Start of The records

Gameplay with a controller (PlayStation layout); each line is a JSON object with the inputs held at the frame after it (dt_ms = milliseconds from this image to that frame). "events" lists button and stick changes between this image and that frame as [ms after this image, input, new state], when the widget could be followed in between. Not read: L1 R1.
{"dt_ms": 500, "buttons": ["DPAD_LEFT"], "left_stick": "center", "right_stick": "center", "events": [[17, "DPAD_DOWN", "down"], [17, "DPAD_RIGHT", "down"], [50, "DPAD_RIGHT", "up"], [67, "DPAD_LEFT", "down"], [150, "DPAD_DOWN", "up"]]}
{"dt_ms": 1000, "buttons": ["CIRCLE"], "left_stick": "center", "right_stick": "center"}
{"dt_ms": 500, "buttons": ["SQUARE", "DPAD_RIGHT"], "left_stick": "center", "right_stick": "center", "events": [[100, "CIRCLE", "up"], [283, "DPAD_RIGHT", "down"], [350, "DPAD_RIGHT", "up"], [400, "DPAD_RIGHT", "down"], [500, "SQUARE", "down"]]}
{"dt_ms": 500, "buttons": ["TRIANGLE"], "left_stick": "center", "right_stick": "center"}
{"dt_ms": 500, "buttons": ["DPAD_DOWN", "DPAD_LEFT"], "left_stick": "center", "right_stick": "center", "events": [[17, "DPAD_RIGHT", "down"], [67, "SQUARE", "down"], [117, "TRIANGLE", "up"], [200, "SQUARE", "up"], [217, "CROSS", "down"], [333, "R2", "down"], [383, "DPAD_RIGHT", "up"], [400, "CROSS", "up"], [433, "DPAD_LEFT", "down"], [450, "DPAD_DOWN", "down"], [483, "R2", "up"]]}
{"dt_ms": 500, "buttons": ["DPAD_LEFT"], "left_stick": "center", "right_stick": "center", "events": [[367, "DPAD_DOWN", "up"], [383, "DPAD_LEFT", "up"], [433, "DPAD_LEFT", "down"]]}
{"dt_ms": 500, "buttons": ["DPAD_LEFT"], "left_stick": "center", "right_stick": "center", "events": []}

End of The records

### [Exercise requirements]
All entries must be printed exactly, with nothing omitted.

### [Task output]
Gameplay with a controller (PlayStation layout); each line is a JSON object with the inputs held at the frame after it (dt_ms = milliseconds from this image to that frame). "events" lists button and stick changes between this image and that frame as [ms after this image, input, new state], when the widget could be followed in between. Not read: L1 R1.
{"dt_ms": 500, "buttons": ["DPAD_LEFT"], "left_stick": "center", "right_stick": "center", "events": [[17, "DPAD_DOWN", "down"], [17, "DPAD_RIGHT", "down"], [50, "DPAD_RIGHT", "up"], [67, "DPAD_LEFT", "down"], [150, "DPAD_DOWN", "up"]]}
{"dt_ms": 1000, "buttons": ["CIRCLE"], "left_stick": "center", "right_stick": "center"}
{"dt_ms": 500, "buttons": ["SQUARE", "DPAD_RIGHT"], "left_stick": "center", "right_stick": "center", "events": [[100, "CIRCLE", "up"], [283, "DPAD_RIGHT", "down"], [350, "DPAD_RIGHT", "up"], [400, "DPAD_RIGHT", "down"], [500, "SQUARE", "down"]]}
{"dt_ms": 500, "buttons": ["TRIANGLE"], "left_stick": "center", "right_stick": "center"}
{"dt_ms": 500, "buttons": ["DPAD_DOWN", "DPAD_LEFT"], "left_stick": "center", "right_stick": "center", "events": [[17, "DPAD_RIGHT", "down"], [67, "SQUARE", "down"], [117, "TRIANGLE", "up"], [200, "SQUARE", "up"], [217, "CROSS", "down"], [333, "R2", "down"], [383, "DPAD_RIGHT", "up"], [400, "CROSS", "up"], [433, "DPAD_LEFT", "down"], [450, "DPAD_DOWN", "down"], [483, "R2", "up"]]}
{"dt_ms": 500, "buttons": ["DPAD_LEFT"], "left_stick": "center", "right_stick": "center", "events": [[367, "DPAD_DOWN", "up"], [383, "DPAD_LEFT", "up"], [433, "DPAD_LEFT", "down"]]}
{"dt_ms": 500, "buttons": ["DPAD_LEFT"], "left_stick": "center", "right_stick": "center", "events": []}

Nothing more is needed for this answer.